待办任务
1. 请原样输出窗口函数说明中从“示例:按分数对学生排名”到“2.1 存储过程(Stored Procedure)”的那一段文字。
2. 请根据窗口函数说明回答下列问题:
(a) RANK() 出现并列时,后续序号怎样处理?
(b) 计算每个学生累计总分的示例按哪一列排序?
(c) NTILE(4) 的作用是什么?

====== 文档节选

1. 窗口函数(Window Functions)
用于在结果集的"窗口"(指定行范围)内执行计算,保留原数据行的同时生成聚合或排序结果。
1.1 核心语法
SELECT
column1,
column2,
[窗口函数] OVER (
PARTITION BY 分组列
ORDER BY 排序列
[ROWS/RANGE 范围定义]
) AS 别名
FROM 表名;
1.2 常用窗口函数
-
排序类:
ROW_NUMBER() -- 行号(唯一,无重复) RANK() -- 排名(允许并列,后续跳过序号) DENSE_RANK() -- 密集排名(允许并列,后续不跳号)
示例:按分数对学生排名
SELECT name, score, ROW_NUMBER() OVER (ORDER BY score DESC) AS row_num, RANK() OVER (ORDER BY score DESC) AS rank, DENSE_RANK() OVER (ORDER BY score DESC) AS dense_rank FROM students;
-
聚合类:
SUM() OVER (PARTITION BY 分组列) -- 分组求和 AVG() OVER (ORDER BY 排序列 ROWS BETWEEN 2 PRECEDING AND CURRENT ROW) -- 滑动平均
示例:计算每个学生的累计总分
SELECT name, score, SUM(score) OVER (ORDER BY enroll_date) AS cumulative_sum FROM students;
-
分布类:
LAG(column, n) -- 获取前第n行的值 LEAD(column, n) -- 获取后第n行的值 NTILE(4) -- 将数据分为4组
2. 存储过程与函数
2.1 存储过程(Stored Procedure)

============
====== 所给数据

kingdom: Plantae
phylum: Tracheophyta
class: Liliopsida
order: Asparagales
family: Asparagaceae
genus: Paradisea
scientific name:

============
====== 所给数据

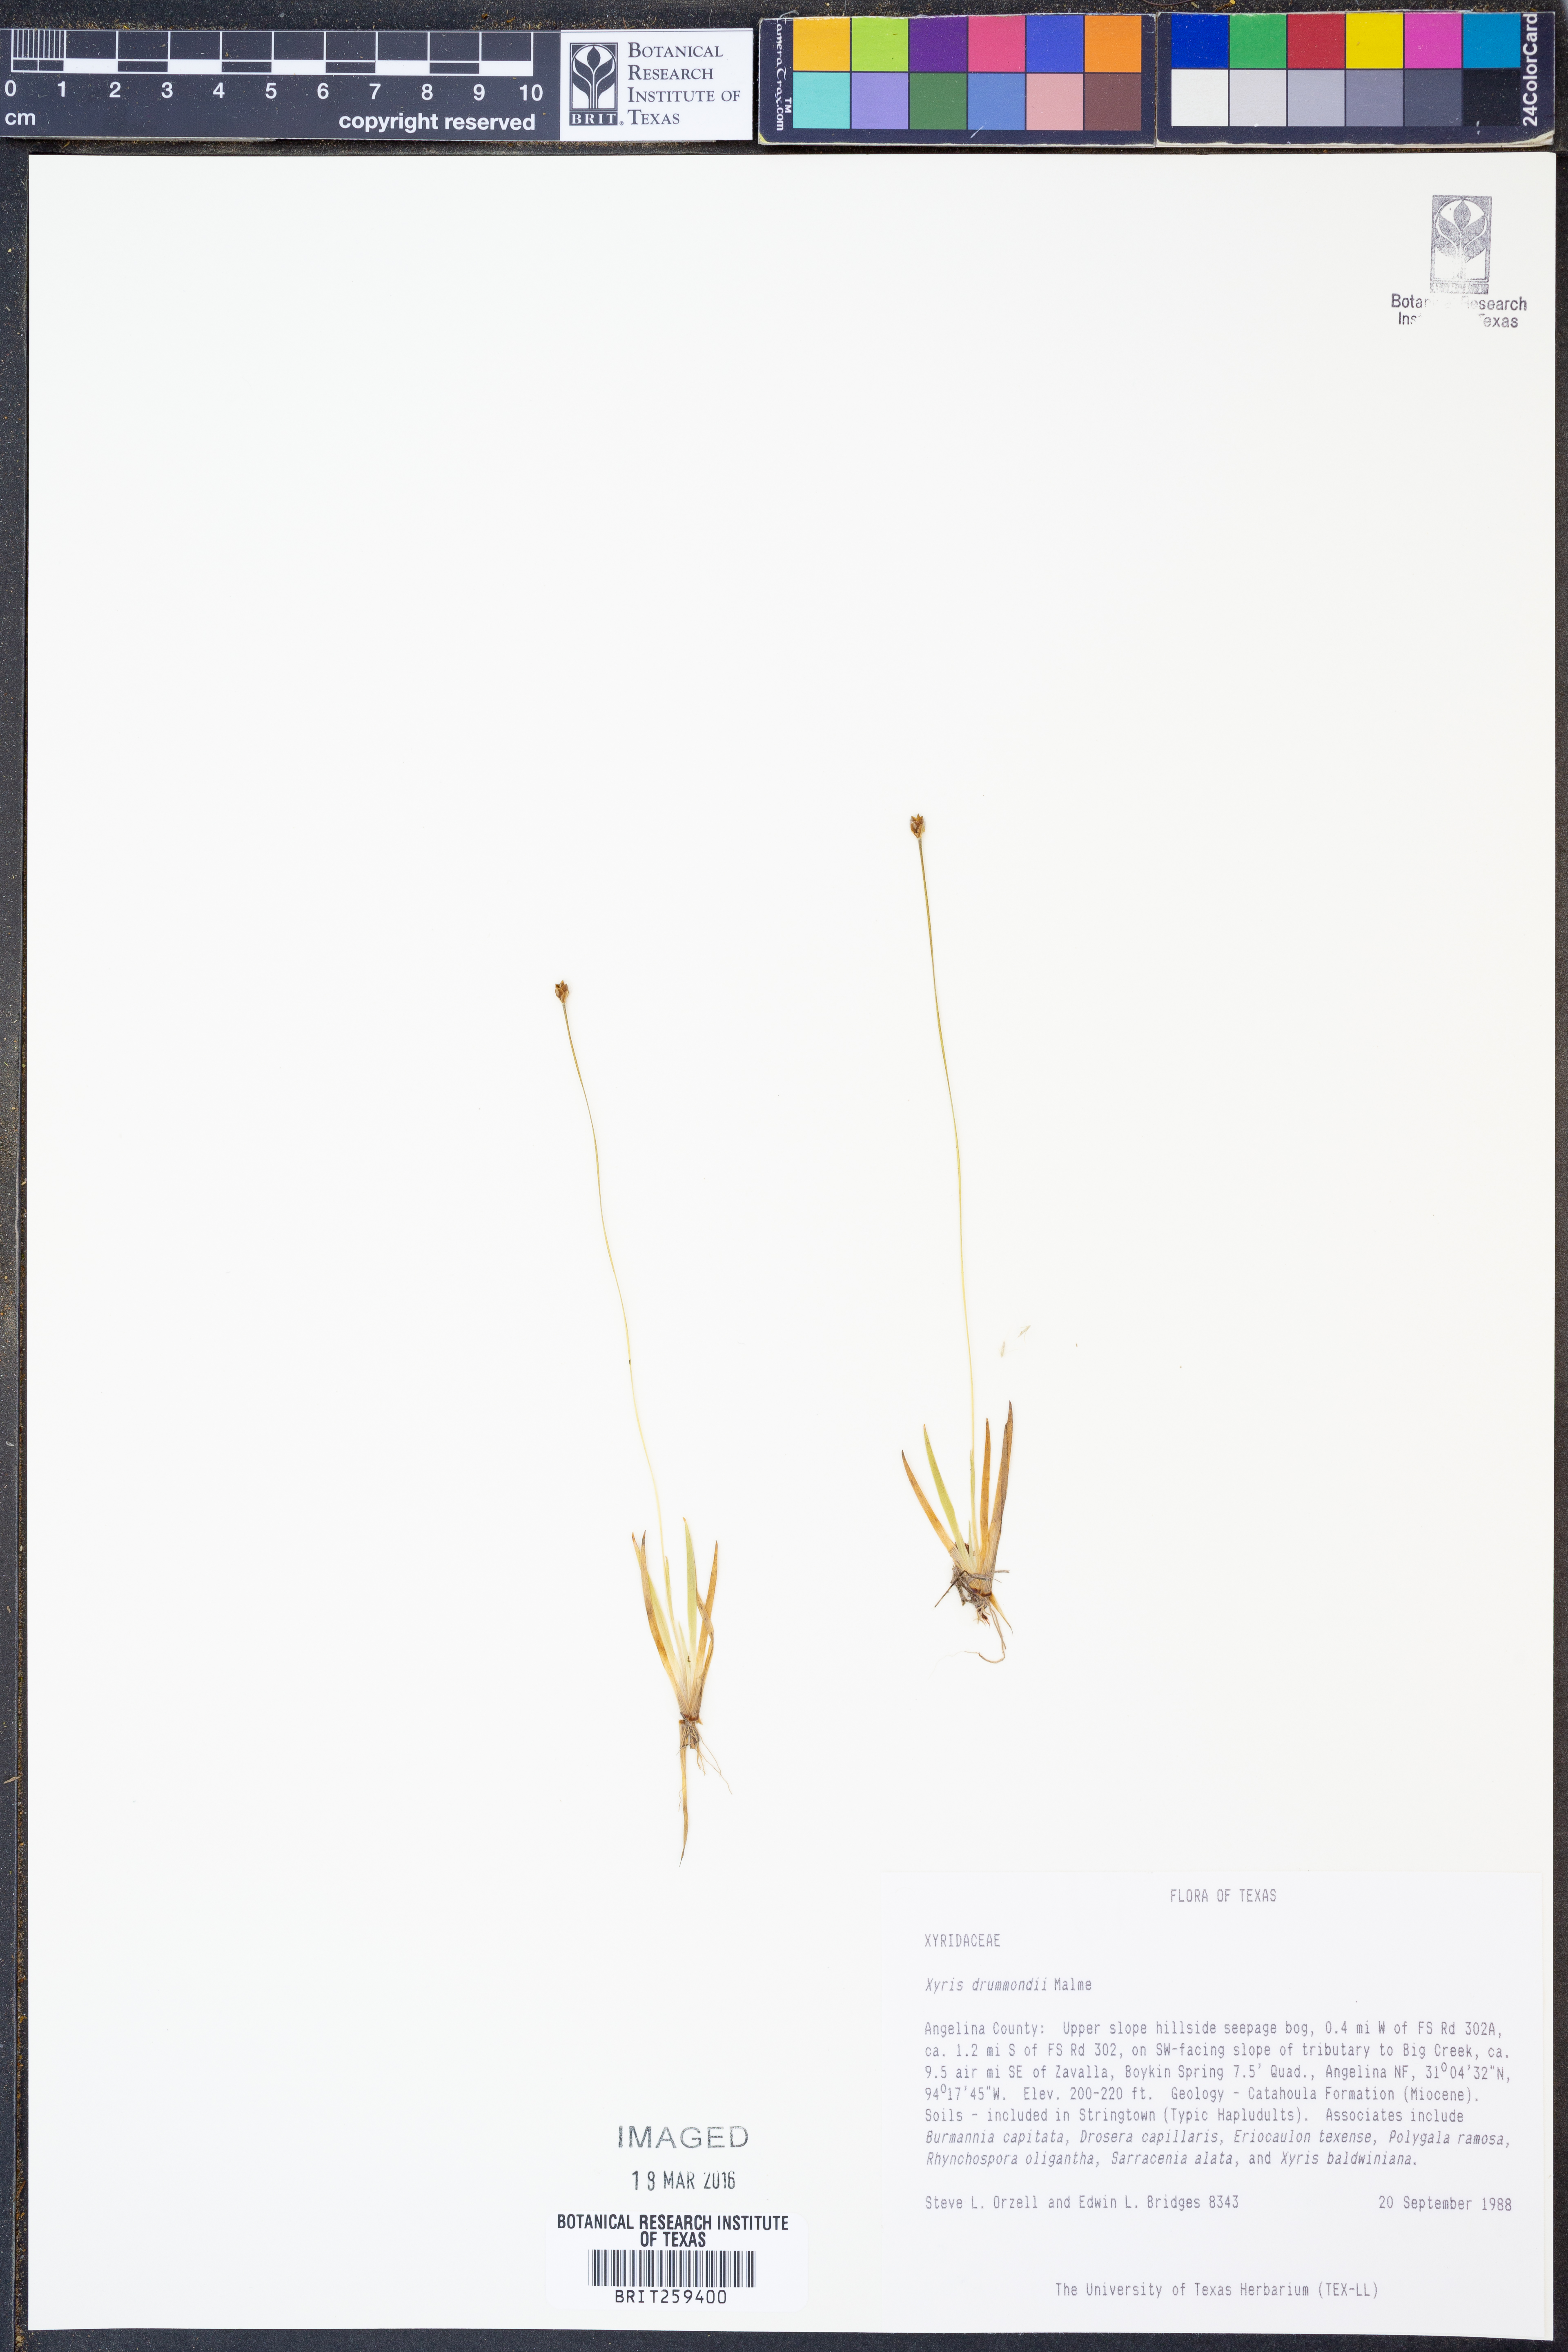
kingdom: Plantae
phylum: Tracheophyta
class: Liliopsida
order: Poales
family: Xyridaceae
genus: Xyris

============

逐题答案
1.
示例:按分数对学生排名
SELECT name, score, ROW_NUMBER() OVER (ORDER BY score DESC) AS row_num, RANK() OVER (ORDER BY score DESC) AS rank, DENSE_RANK() OVER (ORDER BY score DESC) AS dense_rank FROM students;
-
聚合类:
SUM() OVER (PARTITION BY 分组列) -- 分组求和 AVG() OVER (ORDER BY 排序列 ROWS BETWEEN 2 PRECEDING AND CURRENT ROW) -- 滑动平均
示例:计算每个学生的累计总分
SELECT name, score, SUM(score) OVER (ORDER BY enroll_date) AS cumulative_sum FROM students;
-
分布类:
LAG(column, n) -- 获取前第n行的值 LEAD(column, n) -- 获取后第n行的值 NTILE(4) -- 将数据分为4组
2. 存储过程与函数
2.1 存储过程(Stored Procedure)

2.
(a) 后续跳过序号。
(b) enroll_date。
(c) 将数据分为4组。